Since the Omnibus F4 includes the fantastic Betaflight OSD built into the flight controller, I’ve got to wire the FPV system to the flight controller. I talk about this in more detail in my Omnibus review, but here’s the gist of it:
VTX power and video signal to one connector, camera video signal to the other. All hard soldered. Then power the “RAM” power which goes to the VTX by making a solder bridge in the lower left hand corner of the flight controller. Finally, a little hot snot applied all over the board to protect against shorts and secure the wires.
FPV Camera Installation
With the FPV system wired up, it’s time to get it secured to the frame. All of the Twig builds I could find online secure their cameras to the top plate of the quad using the metallic bracket that comes with the HS1177. That’s a problem for me because I’m reusing this camera from another build and have long since tossed that bracket.
Thankfully, Vesp has a 3D printer so I designed some plastic brackets which slide over the standoffs. The camera then screws directly to these brackets, giving me a nice, secure mount with plenty of tilt capability.
I’ve shared these plastic brackets on Thingiverse for those that are interested. You can find them here. They require a little bit of finishing work with a drill set, but it’s nothing too complicated.
That completes the functional part of the build. From this point on, it’s just wrapping various things up.
Top Plate & Antenna Runners
The top plate needs to be added onto the standoffs. Because the holes on my camera mount weren’t perfectly centered, I needed to bend the standoffs a bit to get the screws to seat properly. I might come back and fix this later.

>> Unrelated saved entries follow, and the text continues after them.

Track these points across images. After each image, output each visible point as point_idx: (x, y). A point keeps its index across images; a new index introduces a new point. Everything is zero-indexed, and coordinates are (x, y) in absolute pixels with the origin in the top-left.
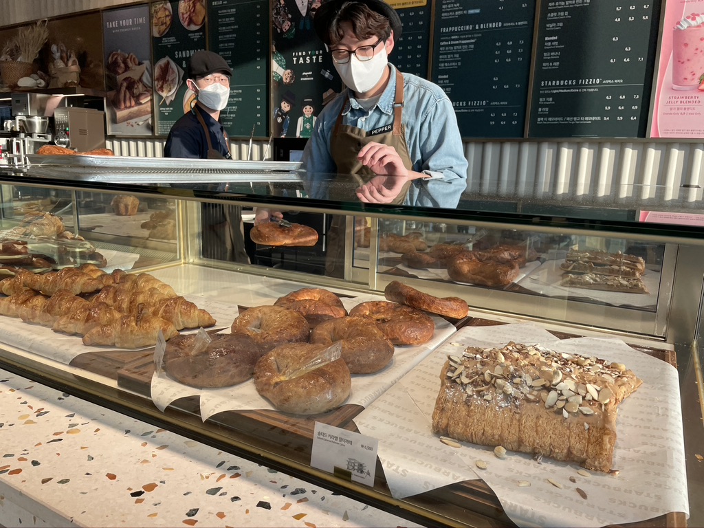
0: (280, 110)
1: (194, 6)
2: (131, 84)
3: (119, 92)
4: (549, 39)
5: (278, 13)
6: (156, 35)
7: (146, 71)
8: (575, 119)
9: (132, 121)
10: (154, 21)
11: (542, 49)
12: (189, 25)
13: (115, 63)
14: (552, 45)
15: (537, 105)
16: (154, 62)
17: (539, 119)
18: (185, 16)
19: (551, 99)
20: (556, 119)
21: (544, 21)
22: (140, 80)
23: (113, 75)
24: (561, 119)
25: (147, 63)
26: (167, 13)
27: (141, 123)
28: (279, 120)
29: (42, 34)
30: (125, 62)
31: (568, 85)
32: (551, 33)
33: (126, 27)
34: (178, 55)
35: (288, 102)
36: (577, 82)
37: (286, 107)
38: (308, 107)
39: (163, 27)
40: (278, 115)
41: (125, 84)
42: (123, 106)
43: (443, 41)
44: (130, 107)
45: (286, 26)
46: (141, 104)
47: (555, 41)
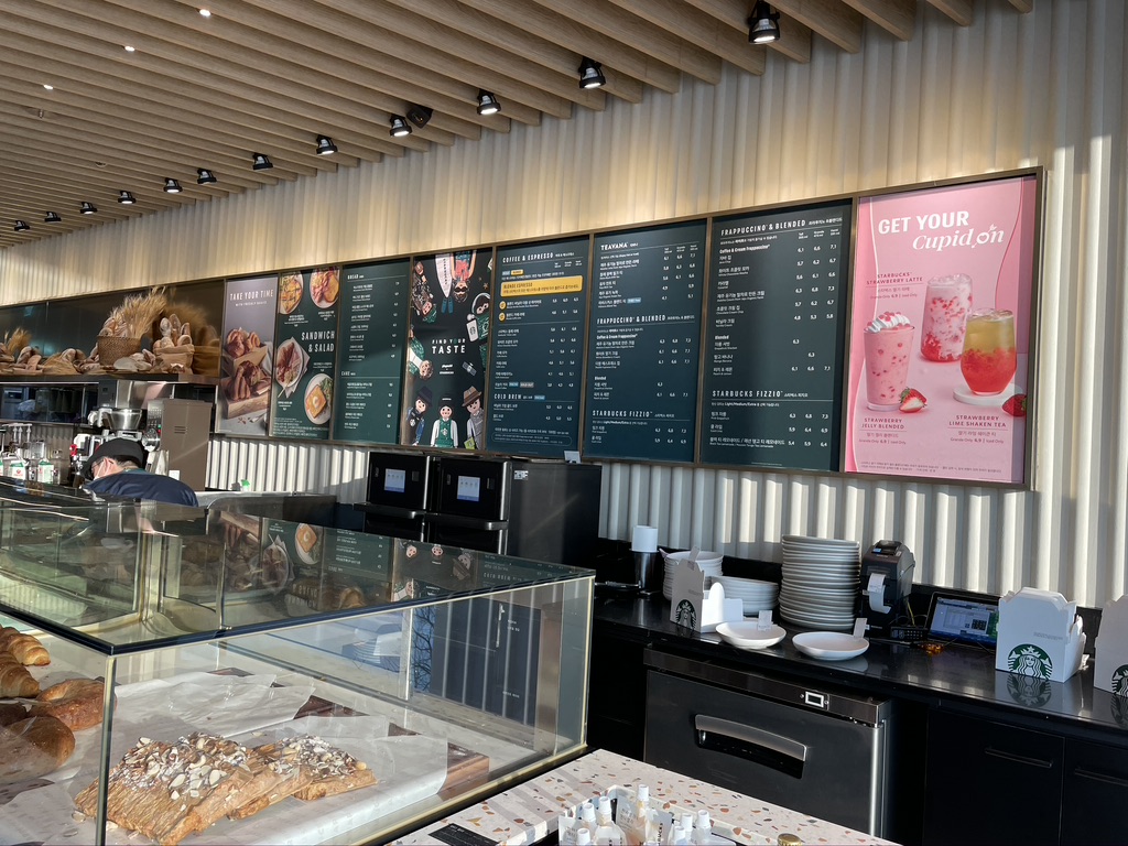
0: (414, 410)
1: (328, 279)
2: (249, 370)
3: (234, 379)
4: (719, 338)
5: (418, 292)
6: (283, 311)
7: (267, 355)
8: (754, 441)
9: (245, 417)
10: (283, 294)
11: (711, 351)
12: (320, 301)
13: (235, 343)
14: (723, 346)
15: (708, 421)
16: (276, 345)
17: (712, 439)
18: (317, 290)
19: (725, 414)
20: (732, 440)
21: (713, 316)
22: (260, 365)
23: (230, 357)
24: (737, 440)
25: (269, 345)
26: (298, 286)
27: (254, 420)
28: (413, 423)
29: (156, 302)
30: (245, 343)
31: (744, 397)
32: (722, 331)
33: (251, 300)
34: (305, 336)
35: (424, 400)
36: (754, 393)
37: (421, 406)
38: (446, 408)
39: (292, 303)
40: (412, 417)
41: (242, 370)
42: (237, 397)
43: (600, 334)
44: (245, 398)
45: (427, 307)
46: (257, 395)
47: (726, 340)
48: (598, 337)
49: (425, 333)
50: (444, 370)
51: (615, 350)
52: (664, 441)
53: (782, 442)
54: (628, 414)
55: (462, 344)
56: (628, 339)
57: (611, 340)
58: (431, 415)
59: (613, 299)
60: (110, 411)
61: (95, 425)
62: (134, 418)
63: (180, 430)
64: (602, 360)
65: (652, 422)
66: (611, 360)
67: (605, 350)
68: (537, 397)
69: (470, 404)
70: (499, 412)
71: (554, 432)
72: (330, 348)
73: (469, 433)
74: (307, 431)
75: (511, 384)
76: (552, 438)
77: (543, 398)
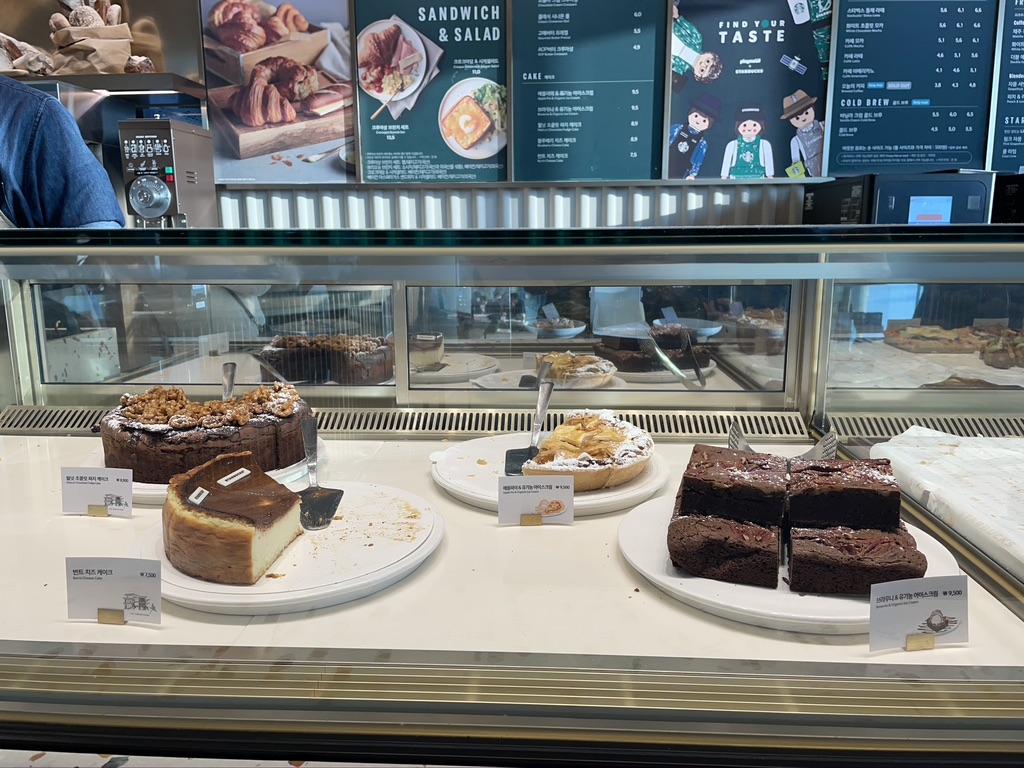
0: (686, 129)
3: (246, 88)
7: (332, 45)
13: (236, 24)
16: (355, 27)
22: (314, 64)
23: (227, 50)
25: (336, 29)
27: (313, 158)
28: (684, 147)
34: (427, 15)
37: (698, 122)
38: (750, 123)
40: (680, 139)
41: (267, 72)
43: (1018, 19)
44: (283, 122)
46: (316, 116)
48: (1016, 23)
49: (704, 11)
50: (745, 66)
55: (778, 27)
58: (722, 133)
63: (191, 177)
64: (1020, 53)
68: (915, 102)
69: (796, 115)
70: (849, 125)
71: (944, 147)
72: (493, 35)
73: (795, 156)
74: (449, 172)
75: (871, 85)
76: (941, 154)
77: (926, 102)
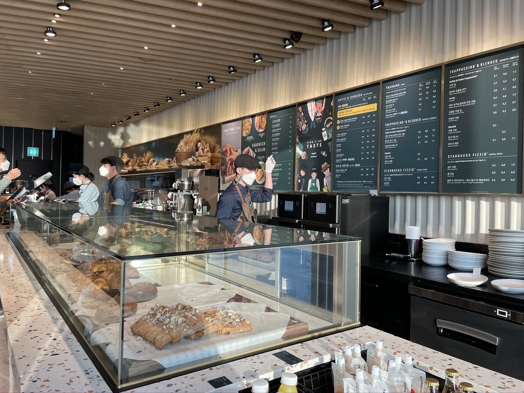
0: (300, 175)
1: (262, 119)
3: (227, 166)
4: (451, 127)
5: (300, 120)
6: (245, 135)
8: (472, 180)
10: (244, 128)
11: (447, 134)
12: (259, 129)
13: (226, 151)
14: (453, 131)
15: (446, 171)
16: (242, 150)
17: (448, 180)
18: (258, 124)
19: (455, 167)
20: (460, 180)
21: (447, 116)
23: (225, 157)
24: (463, 180)
25: (240, 150)
26: (250, 124)
28: (299, 181)
29: (196, 136)
30: (230, 151)
31: (465, 157)
32: (452, 124)
33: (232, 132)
34: (254, 145)
35: (304, 170)
36: (471, 155)
37: (303, 173)
38: (314, 173)
39: (248, 131)
40: (299, 178)
41: (230, 162)
42: (228, 174)
43: (387, 131)
44: (231, 174)
45: (304, 127)
47: (455, 128)
48: (386, 133)
49: (304, 139)
50: (313, 155)
51: (395, 138)
52: (422, 183)
53: (488, 180)
54: (402, 170)
55: (320, 142)
56: (401, 133)
57: (392, 134)
58: (308, 177)
59: (393, 113)
60: (180, 182)
61: (175, 188)
62: (189, 185)
63: (206, 189)
64: (388, 144)
65: (416, 174)
66: (392, 144)
67: (389, 139)
68: (356, 165)
69: (325, 171)
70: (338, 174)
71: (365, 182)
72: (264, 150)
73: (325, 184)
74: (256, 187)
75: (344, 160)
76: (364, 184)
77: (359, 165)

I also added RX antenna guides in the form of zip ties. These guides could be integrated into the camera mounting struts and I think I might do that in a future revision. For now, I just used heat shrink to attach them to the standoffs.
The VTX antenna SMA connector needs to be pushed through the to plate and screwed down. No biggie there.
Finally, I stuck the RX on to the top plate using double-sided tape and used heat shrink to adhere the RX antennae to the zip tie guides.
The video transmitter is just stuck to the back of the FPV camera with several layers of double sided tape. In this configuration, if the tape fails, the VTX is going to fall through the prop disc.
To secure the VTX better I used a zip tie around the rear standoffs that presses the VTX into the double sided tape.
Well – kinda. I still need to secure the motor wires a little better.
10.8oz = 306g
1300 Infinity Race Spec Graphene LiPo = 160g
Total = 466g
Static Thrust: 1400g+ / Motor (Measured with DAL 5×4.5×3 props)
Total = 5600+g
Thrust:weight ratio = 12:1
This might not be as ridiculous as the 6″ XBR 220 builds – but it is a damn sight more aerodynamically sleek. Especially after I get done with it. I better get used to flying at 60 degree camera angles…